The Ponte di Cappiano is truly a find! It has always been a bold-looking pedestrian passageway through the ponds of the Padule and has a long, tormented story. In 1325, during the clashes between Florence and Lucca, it was destroyed, and when it was rebuilt many towers and drawbridges were added. It also had a special sluice to regulate water flow and catch eels. There was once even a mill and a water jet cutter to cut wood. Given its imposing, interesting structure, it even caught the attention of Leonardo da Vinci, who drew it in one of his architectural study designs.
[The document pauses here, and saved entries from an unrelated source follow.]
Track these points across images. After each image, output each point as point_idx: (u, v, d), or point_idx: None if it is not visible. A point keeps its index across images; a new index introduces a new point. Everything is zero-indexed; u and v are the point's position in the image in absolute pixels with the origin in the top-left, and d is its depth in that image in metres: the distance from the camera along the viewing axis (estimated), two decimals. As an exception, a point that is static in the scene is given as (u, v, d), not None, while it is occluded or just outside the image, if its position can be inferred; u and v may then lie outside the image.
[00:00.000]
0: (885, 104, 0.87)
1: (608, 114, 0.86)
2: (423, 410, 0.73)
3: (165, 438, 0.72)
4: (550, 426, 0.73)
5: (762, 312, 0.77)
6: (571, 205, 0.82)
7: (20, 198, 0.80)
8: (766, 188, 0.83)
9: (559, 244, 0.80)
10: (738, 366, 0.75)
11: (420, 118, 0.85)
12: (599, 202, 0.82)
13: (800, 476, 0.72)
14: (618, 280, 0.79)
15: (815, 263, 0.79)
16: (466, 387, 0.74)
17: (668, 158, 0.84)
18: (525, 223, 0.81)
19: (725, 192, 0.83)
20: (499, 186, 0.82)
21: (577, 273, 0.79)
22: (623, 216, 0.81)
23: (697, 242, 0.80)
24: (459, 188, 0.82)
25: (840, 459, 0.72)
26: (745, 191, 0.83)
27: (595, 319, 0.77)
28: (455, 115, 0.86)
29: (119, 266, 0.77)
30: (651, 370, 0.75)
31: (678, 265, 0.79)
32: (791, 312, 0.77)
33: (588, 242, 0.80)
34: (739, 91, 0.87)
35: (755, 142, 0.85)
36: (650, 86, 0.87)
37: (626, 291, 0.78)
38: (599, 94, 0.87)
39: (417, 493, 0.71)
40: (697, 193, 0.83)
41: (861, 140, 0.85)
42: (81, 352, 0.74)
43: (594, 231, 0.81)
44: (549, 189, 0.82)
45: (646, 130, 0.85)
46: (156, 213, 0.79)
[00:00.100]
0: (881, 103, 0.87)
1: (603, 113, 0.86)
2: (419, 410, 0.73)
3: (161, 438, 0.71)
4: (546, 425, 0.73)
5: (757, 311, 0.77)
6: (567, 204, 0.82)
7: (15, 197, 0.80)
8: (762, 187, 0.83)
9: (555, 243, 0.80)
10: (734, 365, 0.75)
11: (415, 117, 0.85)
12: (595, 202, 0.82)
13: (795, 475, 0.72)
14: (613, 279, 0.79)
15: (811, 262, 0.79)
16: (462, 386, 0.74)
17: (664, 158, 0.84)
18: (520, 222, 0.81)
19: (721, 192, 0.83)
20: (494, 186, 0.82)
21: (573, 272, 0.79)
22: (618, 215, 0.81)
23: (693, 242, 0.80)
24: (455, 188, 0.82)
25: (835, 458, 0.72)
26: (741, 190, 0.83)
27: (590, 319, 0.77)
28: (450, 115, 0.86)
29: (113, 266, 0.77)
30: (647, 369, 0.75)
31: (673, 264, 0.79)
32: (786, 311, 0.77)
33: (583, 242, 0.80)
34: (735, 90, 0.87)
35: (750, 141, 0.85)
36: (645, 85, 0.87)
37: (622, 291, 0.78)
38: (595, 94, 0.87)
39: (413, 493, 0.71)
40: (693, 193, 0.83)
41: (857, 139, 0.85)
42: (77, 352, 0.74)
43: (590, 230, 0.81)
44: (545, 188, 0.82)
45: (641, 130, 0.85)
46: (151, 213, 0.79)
Just a few more kilometers and here we are in the city: Fucecchio, the ultimate Medieval intersection, a castle along the via Francigena protected by San Candido and by atmospheric ancestral energy. On the Salamartano hill you’ll breathe in the scents of grass and the sounds of homemakers going about their businesses, igniting fascinated imaginations. And then you’re there in the square, with Saint Christopher blessing you on your way, with the Corsini park, with the castle walls under which the via Romea meets the Francigena…
It all began around the year 1000, on a solitary hill that shares its highest heights with Monte Albano, facing toward the Valdarno: a sentinel guarding the ford along the river, where at the beginning of the 11th century the first bridge between Pisa and Florence was built. A passageway for pilgrims, merchants and crusaders, both a meeting point and site of conflicts due to its strategic location, Fucecchio developed around the castle of Salamarzana, founded by the Cadolingi counts along with the monastery named after San Salvatore. Equidistant from Pisa, Florence and Lucca, the place was destined to become the strategic center of a vast dominion.
And today, like then, the eyes of every traveler who passes through are opened to two areas marked by unrivalled natural environments: the Padule and Le Cerbaie. The first features landscape views of a rare quality, an iridescent vegetation and a wildlife that’s varied like few other areas in Italy are….Next, entering into a world that seems far away from the modern age you’ll discover the woods of Le Cerbaie, made up of extremely rare trees that hide pathways extending for dozens of kilometers.